_PASSAGE PROVIDED_:
* * * * *
Worship Guide for April 18, 2025
Good Friday
Like TV Guide, but from God! Find the text of the Prayers of the People and Sermon below. Use the buttons provided to find other worship materials.
To see the Worship Guide for other weeks, click here.
To see the Book of Common Prayer online, click here.
Prayers
Weekly Prayer List Recording:
Good Friday
April 18, 2025
Celebrant adds a concluding prayer.
Sermon Recording:
Good Friday Meditation
on
The Rose
The Rose – lyrics by Bette Midler
The Reverend Mark Sutherland
It’s so easy to stand and watch from a safe distance, comforted by an image of Jesus as the noble hero valiantly traveling the route God has set for him, seemingly heedless of the costs because, after all, he knows ahead of time how things will end. But we must go deeper than this if we are to move from spectators to participants in Jesus’ Passion.
Love hurts, and our hearts have an all too familiar affinity with suffering. Yet, if we dwell on our suffering, we are in danger of being little more than mere spectators of Jesus’ suffering on his way to the Cross.
It’s so easy to stand and watch from a safe distance, comforted by an image of Jesus as the noble hero valiantly traveling the route God has set for him, seemingly heedless of the costs because, after all, he knows ahead of time how things will end.
But we must go deeper than this if we are to move from spectators to participants in Jesus’ Passion. You see, if we are to be participants, then Jesus must be more like us than not. We are not noble heroes passing through the drama of our lives unscathed with complete foreknowledge. And so, if he is to be more like us, then neither is Jesus.
He treads his path, a path he chooses to accept – and like us, he knows little more than what is revealed as he takes each step, putting one foot in front of the other, one breath at a time. Jesus is no noble victim sacrificing his life for the sins of the world. If we just stop there, no matter how thankful we might feel, we fail to see that the way of the Cross is God’s invitation to become transformed not by suffering, but by the power of love. For Jesus’ chooses the way of love.
Some say love it is a river that drowns the tender reed, some say love it is a razor that leaves your soul to bleed, some say love it is a hunger an endless aching need. I say love, it is a flower, and you its only seed. ….
* * * * *
_DATASET EXTRACT_:
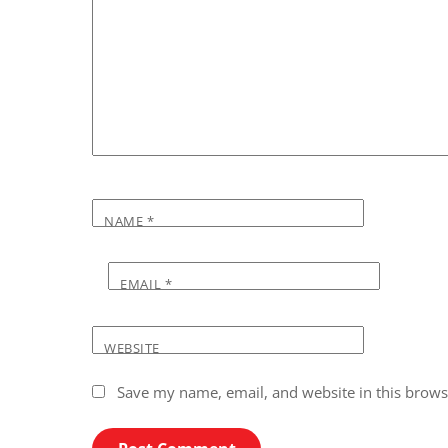
NAME
*
EMAIL
*
WEBSITE
Save my name, email, and website in this brows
* * * * *
_TASKS TO PERFORM_:
1 - Translate into Spanish this sentence from the Good Friday worship guide: "Love hurts, and our hearts have an all too familiar affinity with suffering."
2 - Set down word for word the portion of the Good Friday worship guide that begins at the words "He treads his" and stops after the words "way of love.".
3 - Take the Good Friday worship guide further, writing on from its final line.

_ANSWERS BY TASK_:
1 - El amor duele, y nuestros corazones tienen una afinidad demasiado familiar con el sufrimiento.

2 -
He treads his path, a path he chooses to accept – and like us, he knows little more than what is revealed as he takes each step, putting one foot in front of the other, one breath at a time. Jesus is no noble victim sacrificing his life for the sins of the world. If we just stop there, no matter how thankful we might feel, we fail to see that the way of the Cross is God’s invitation to become transformed not by suffering, but by the power of love. For Jesus’ chooses the way of love.

3 -
The Rose Verse 2
The Way of the Cross requires us nothing short of a transformation in our whole (moral, emotional, and spiritual) way of being. In Jesus, God’s hands get dirty as Jesus takes the initiative and leads us through example. Our acceptance, our entry into the way of love, involves risking as Jesus risked. Risk is the raw material for transformation for
It’s the heart afraid of breaking, that never learns to dance
It’s the dream afraid of waking, that never takes the chance
It’s the one who won’t be taking, who cannot seem to give
And the soul afraid of dying, that never learns to live …
Entering into the way of love leads us to challenge the status quo – taking risks and stepping out in faith rather than holding back in fear. As a community, it means uncovering and challenging the cosmic forces of dehumanization woven into the very DNA of our culture and its collective memory. In our confrontation with the forces of power and privilege that stand in opposition to the expectations of the Kingdom of God, we may often fail, but we cannot be defeated. Failure is a temporary setback, not an ultimate defeat of God’s purposes for us in the unfolding repair of the world.
Entering upon the way of love – above all else means accepting an invitation to become transformed into a new way of being, one step at a time – a transformation from timid and grateful children into collaborators with God in the vision of putting the world to rights.
From mere spectators to active participants with Jesus on the way to the cross is a movement through belonging into believing, a risking that moves us from fear into loving and trusting being loved.
This is not a hero’s path. Jesus shows us that it is a very human path. On Good Friday, God shows us the way of love, motivated not by an abhorrence of sin but by what is for God—the impossibility for God of not loving enough.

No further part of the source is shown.